[RECORDED INFORMATION Boundary: Start]
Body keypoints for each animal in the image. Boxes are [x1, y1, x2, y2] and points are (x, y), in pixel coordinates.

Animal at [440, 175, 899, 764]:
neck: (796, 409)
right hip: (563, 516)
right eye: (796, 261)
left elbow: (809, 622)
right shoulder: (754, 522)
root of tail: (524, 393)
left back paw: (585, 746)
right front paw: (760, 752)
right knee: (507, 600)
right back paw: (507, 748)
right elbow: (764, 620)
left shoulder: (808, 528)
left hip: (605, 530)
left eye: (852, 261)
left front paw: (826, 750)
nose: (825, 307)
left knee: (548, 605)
[RECORDED INFORMATION Boundary: End]
[RECORDED INFORMATION Boundary: Start]
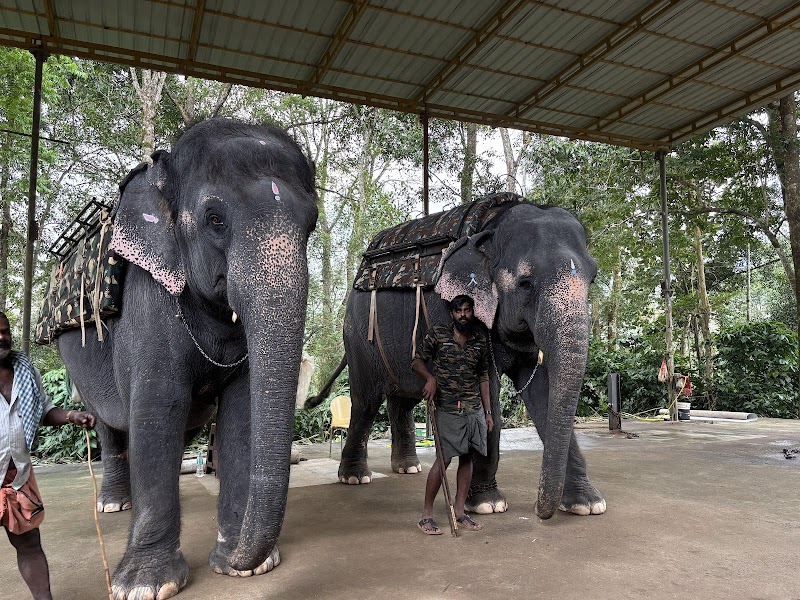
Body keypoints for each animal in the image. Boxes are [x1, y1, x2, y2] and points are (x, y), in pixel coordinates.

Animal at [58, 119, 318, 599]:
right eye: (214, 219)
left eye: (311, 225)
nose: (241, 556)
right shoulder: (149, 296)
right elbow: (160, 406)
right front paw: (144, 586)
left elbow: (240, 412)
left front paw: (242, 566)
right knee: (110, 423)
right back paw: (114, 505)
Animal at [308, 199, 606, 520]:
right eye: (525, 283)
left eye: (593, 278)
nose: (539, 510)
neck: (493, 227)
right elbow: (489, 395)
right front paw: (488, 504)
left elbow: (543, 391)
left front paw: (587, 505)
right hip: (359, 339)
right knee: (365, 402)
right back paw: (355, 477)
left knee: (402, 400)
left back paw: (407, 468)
[RECORDED INFORMATION Boundary: End]
[RECORDED INFORMATION Boundary: Start]
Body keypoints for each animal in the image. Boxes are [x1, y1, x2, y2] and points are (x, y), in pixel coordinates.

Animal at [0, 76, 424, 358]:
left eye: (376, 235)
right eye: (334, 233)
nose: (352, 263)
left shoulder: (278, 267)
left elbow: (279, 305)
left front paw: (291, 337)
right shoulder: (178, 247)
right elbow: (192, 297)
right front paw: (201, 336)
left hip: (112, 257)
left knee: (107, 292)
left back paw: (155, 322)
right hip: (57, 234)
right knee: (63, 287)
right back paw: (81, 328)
[RECORDED INFORMATION Boundary: End]
WHAT THE TASK ASKS –
When you reach the line with "right elbow: (160, 406)" in the records above, start writing out lines exactly, and stop once the line with "left back paw: (407, 468)" has been written; include nothing else.

YOUR RESPONSE –
right elbow: (160, 406)
right front paw: (144, 586)
left elbow: (240, 412)
left front paw: (242, 566)
right knee: (110, 423)
right back paw: (114, 505)
Animal at [308, 199, 606, 520]:
right eye: (525, 283)
left eye: (593, 278)
nose: (539, 510)
neck: (493, 227)
right elbow: (489, 395)
right front paw: (488, 504)
left elbow: (543, 391)
left front paw: (587, 505)
right hip: (359, 339)
right knee: (365, 402)
right back paw: (355, 477)
left knee: (402, 400)
left back paw: (407, 468)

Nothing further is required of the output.